■ What to produce ■
In the data below, repeat word for word everything from the line with "Si ara desenvolupem, per" up to and including the line with "cadascun dels sumands.*".

■ Given entries ■
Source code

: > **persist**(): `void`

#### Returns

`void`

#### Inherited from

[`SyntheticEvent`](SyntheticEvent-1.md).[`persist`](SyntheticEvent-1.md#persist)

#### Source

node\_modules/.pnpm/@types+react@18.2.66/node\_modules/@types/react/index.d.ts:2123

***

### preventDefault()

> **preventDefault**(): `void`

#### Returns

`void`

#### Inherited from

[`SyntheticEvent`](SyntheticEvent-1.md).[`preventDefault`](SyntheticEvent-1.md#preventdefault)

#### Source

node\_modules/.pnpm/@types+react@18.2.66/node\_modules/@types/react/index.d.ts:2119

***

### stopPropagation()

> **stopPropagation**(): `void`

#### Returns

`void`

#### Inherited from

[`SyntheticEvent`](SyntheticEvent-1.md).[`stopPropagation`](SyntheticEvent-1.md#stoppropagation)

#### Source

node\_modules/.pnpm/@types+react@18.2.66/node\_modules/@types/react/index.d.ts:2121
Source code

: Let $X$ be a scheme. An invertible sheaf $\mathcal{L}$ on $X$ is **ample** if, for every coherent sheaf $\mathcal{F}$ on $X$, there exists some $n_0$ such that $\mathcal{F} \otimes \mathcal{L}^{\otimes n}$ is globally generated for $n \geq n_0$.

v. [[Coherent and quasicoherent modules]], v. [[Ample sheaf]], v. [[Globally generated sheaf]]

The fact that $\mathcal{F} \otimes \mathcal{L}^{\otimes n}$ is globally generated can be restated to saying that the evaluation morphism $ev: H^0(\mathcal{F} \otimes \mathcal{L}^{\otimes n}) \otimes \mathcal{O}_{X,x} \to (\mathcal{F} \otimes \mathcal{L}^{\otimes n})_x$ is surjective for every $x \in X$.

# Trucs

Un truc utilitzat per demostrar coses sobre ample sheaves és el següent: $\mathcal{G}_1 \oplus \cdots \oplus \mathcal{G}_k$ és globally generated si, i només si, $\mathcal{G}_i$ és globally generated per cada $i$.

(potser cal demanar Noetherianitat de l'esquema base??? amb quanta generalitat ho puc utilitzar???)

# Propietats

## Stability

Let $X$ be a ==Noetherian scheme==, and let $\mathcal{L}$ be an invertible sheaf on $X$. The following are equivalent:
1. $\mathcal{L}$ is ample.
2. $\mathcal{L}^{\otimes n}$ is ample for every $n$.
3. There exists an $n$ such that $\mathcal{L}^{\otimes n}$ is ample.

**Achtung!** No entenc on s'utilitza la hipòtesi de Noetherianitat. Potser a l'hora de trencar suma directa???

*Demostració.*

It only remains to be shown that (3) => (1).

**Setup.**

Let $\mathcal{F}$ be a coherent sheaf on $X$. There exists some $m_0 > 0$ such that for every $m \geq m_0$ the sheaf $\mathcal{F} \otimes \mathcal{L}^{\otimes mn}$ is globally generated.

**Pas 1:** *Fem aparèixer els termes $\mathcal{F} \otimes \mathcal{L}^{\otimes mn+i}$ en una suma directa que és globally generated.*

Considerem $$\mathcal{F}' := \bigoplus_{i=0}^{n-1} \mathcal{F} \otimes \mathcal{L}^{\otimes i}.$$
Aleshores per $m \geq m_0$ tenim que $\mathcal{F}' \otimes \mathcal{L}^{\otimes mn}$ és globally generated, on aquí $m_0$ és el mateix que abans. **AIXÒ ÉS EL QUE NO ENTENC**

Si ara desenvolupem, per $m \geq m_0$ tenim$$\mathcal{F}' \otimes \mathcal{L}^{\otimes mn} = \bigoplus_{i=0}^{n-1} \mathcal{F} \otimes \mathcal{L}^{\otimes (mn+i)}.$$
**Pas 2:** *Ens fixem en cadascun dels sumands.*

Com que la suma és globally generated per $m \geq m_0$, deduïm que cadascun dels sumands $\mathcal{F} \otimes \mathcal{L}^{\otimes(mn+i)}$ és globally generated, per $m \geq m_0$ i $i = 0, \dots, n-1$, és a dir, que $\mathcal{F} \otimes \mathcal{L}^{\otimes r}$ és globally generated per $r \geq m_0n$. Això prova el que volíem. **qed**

■ Result ■
Si ara desenvolupem, per $m \geq m_0$ tenim$$\mathcal{F}' \otimes \mathcal{L}^{\otimes mn} = \bigoplus_{i=0}^{n-1} \mathcal{F} \otimes \mathcal{L}^{\otimes (mn+i)}.$$
**Pas 2:** *Ens fixem en cadascun dels sumands.*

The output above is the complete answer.